Given exercise: Please copy all of the lines below, reproducing each one character for character without any changes.

::: Material :::

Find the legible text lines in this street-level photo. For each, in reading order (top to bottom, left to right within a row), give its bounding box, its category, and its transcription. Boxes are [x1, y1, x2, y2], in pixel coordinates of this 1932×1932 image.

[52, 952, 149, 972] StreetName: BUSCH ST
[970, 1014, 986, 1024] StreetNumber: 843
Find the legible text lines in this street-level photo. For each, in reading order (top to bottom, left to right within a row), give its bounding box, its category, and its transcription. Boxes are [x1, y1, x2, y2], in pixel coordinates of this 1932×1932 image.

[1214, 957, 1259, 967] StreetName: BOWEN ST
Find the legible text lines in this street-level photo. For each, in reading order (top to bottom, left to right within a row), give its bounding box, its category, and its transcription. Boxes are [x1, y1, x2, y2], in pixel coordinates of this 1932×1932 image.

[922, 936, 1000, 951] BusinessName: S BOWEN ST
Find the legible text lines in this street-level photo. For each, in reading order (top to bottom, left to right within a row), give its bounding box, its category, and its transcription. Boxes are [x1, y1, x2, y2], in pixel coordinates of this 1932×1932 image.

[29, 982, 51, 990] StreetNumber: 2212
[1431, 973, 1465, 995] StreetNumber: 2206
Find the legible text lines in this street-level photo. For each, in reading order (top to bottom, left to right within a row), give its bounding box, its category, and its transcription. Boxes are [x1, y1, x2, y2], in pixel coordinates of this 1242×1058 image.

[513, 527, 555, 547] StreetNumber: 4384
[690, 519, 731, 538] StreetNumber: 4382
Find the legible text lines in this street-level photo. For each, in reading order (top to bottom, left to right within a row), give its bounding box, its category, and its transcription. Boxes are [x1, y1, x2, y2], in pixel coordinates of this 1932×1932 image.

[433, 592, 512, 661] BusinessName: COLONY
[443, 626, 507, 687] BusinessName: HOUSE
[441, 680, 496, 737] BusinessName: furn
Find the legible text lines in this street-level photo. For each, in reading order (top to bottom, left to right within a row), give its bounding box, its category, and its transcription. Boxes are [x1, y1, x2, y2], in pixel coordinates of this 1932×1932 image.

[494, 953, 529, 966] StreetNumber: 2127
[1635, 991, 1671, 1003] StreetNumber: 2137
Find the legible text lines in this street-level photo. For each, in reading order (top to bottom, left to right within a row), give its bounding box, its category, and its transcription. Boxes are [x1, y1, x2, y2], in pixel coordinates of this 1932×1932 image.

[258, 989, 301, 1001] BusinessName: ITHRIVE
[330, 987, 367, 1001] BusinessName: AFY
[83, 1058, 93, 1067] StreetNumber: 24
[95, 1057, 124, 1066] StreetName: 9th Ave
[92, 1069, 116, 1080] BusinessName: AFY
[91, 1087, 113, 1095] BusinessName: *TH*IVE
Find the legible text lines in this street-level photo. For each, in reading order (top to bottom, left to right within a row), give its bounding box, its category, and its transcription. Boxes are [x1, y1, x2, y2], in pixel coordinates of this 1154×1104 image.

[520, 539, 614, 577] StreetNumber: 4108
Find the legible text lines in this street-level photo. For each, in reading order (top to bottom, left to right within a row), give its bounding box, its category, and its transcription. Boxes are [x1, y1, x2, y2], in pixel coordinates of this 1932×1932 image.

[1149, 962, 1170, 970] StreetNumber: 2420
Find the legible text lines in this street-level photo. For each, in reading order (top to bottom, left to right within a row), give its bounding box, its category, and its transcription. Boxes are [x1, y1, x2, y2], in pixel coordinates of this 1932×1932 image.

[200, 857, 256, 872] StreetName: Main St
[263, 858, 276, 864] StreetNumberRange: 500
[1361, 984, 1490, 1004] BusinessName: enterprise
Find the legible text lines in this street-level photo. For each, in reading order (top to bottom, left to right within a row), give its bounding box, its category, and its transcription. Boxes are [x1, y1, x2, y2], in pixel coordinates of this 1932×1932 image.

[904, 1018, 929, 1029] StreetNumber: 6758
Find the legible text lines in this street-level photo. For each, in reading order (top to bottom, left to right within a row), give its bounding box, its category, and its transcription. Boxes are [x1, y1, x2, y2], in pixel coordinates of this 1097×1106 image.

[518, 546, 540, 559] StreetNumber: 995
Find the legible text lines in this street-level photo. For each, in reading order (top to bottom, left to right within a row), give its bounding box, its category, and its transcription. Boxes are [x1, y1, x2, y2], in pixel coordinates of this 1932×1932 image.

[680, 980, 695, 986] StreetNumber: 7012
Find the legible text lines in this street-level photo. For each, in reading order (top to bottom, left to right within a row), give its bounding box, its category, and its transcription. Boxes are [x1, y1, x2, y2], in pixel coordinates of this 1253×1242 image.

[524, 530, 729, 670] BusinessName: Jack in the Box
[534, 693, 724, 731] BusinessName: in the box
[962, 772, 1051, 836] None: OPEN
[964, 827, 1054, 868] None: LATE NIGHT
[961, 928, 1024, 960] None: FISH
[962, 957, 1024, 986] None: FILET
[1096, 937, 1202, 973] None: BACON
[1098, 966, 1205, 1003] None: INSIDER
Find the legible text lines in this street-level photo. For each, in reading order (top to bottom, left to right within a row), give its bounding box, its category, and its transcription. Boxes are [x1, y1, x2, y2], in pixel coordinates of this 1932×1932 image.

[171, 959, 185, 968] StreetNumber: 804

:::

Solution:
Find the legible text lines in this street-level photo. For each, in reading order (top to bottom, left to right within a row), give its bounding box, its category, and its transcription. Boxes are [x1, y1, x2, y2], in pixel coordinates of this 1932×1932 image.

[52, 952, 149, 972] StreetName: BUSCH ST
[970, 1014, 986, 1024] StreetNumber: 843
Find the legible text lines in this street-level photo. For each, in reading order (top to bottom, left to right within a row), give its bounding box, its category, and its transcription. Boxes are [x1, y1, x2, y2], in pixel coordinates of this 1932×1932 image.

[1214, 957, 1259, 967] StreetName: BOWEN ST
Find the legible text lines in this street-level photo. For each, in reading order (top to bottom, left to right within a row), give its bounding box, its category, and its transcription. Boxes are [x1, y1, x2, y2], in pixel coordinates of this 1932×1932 image.

[922, 936, 1000, 951] BusinessName: S BOWEN ST
Find the legible text lines in this street-level photo. For each, in reading order (top to bottom, left to right within a row), give its bounding box, its category, and its transcription. Boxes are [x1, y1, x2, y2], in pixel coordinates of this 1932×1932 image.

[29, 982, 51, 990] StreetNumber: 2212
[1431, 973, 1465, 995] StreetNumber: 2206
Find the legible text lines in this street-level photo. For each, in reading order (top to bottom, left to right within a row), give its bounding box, its category, and its transcription. Boxes are [x1, y1, x2, y2], in pixel coordinates of this 1242×1058 image.

[513, 527, 555, 547] StreetNumber: 4384
[690, 519, 731, 538] StreetNumber: 4382
Find the legible text lines in this street-level photo. For each, in reading order (top to bottom, left to right within a row), give its bounding box, its category, and its transcription. Boxes are [x1, y1, x2, y2], in pixel coordinates of this 1932×1932 image.

[433, 592, 512, 661] BusinessName: COLONY
[443, 626, 507, 687] BusinessName: HOUSE
[441, 680, 496, 737] BusinessName: furn
Find the legible text lines in this street-level photo. For each, in reading order (top to bottom, left to right within a row), give its bounding box, its category, and its transcription. Boxes are [x1, y1, x2, y2], in pixel coordinates of this 1932×1932 image.

[494, 953, 529, 966] StreetNumber: 2127
[1635, 991, 1671, 1003] StreetNumber: 2137
Find the legible text lines in this street-level photo. For each, in reading order (top to bottom, left to right within a row), give its bounding box, its category, and its transcription. Boxes are [x1, y1, x2, y2], in pixel coordinates of this 1932×1932 image.

[258, 989, 301, 1001] BusinessName: ITHRIVE
[330, 987, 367, 1001] BusinessName: AFY
[83, 1058, 93, 1067] StreetNumber: 24
[95, 1057, 124, 1066] StreetName: 9th Ave
[92, 1069, 116, 1080] BusinessName: AFY
[91, 1087, 113, 1095] BusinessName: *TH*IVE
Find the legible text lines in this street-level photo. For each, in reading order (top to bottom, left to right within a row), give its bounding box, its category, and its transcription. Boxes are [x1, y1, x2, y2], in pixel coordinates of this 1154×1104 image.

[520, 539, 614, 577] StreetNumber: 4108
Find the legible text lines in this street-level photo. For each, in reading order (top to bottom, left to right within a row), give its bounding box, its category, and its transcription. Boxes are [x1, y1, x2, y2], in pixel coordinates of this 1932×1932 image.

[1149, 962, 1170, 970] StreetNumber: 2420
Find the legible text lines in this street-level photo. For each, in reading order (top to bottom, left to right within a row), give its bounding box, its category, and its transcription. Boxes are [x1, y1, x2, y2], in pixel coordinates of this 1932×1932 image.

[200, 857, 256, 872] StreetName: Main St
[263, 858, 276, 864] StreetNumberRange: 500
[1361, 984, 1490, 1004] BusinessName: enterprise
Find the legible text lines in this street-level photo. For each, in reading order (top to bottom, left to right within a row), give its bounding box, its category, and its transcription. Boxes are [x1, y1, x2, y2], in pixel coordinates of this 1932×1932 image.

[904, 1018, 929, 1029] StreetNumber: 6758
Find the legible text lines in this street-level photo. For each, in reading order (top to bottom, left to right within a row), give its bounding box, its category, and its transcription. Boxes are [x1, y1, x2, y2], in pixel coordinates of this 1097×1106 image.

[518, 546, 540, 559] StreetNumber: 995
Find the legible text lines in this street-level photo. For each, in reading order (top to bottom, left to right within a row), give its bounding box, its category, and its transcription. Boxes are [x1, y1, x2, y2], in pixel coordinates of this 1932×1932 image.

[680, 980, 695, 986] StreetNumber: 7012
Find the legible text lines in this street-level photo. For each, in reading order (top to bottom, left to right within a row), give its bounding box, its category, and its transcription. Boxes are [x1, y1, x2, y2], in pixel coordinates of this 1253×1242 image.

[524, 530, 729, 670] BusinessName: Jack in the Box
[534, 693, 724, 731] BusinessName: in the box
[962, 772, 1051, 836] None: OPEN
[964, 827, 1054, 868] None: LATE NIGHT
[961, 928, 1024, 960] None: FISH
[962, 957, 1024, 986] None: FILET
[1096, 937, 1202, 973] None: BACON
[1098, 966, 1205, 1003] None: INSIDER
Find the legible text lines in this street-level photo. For each, in reading order (top to bottom, left to right within a row), give its bounding box, its category, and its transcription. Boxes are [x1, y1, x2, y2], in pixel coordinates of this 1932×1932 image.

[171, 959, 185, 968] StreetNumber: 804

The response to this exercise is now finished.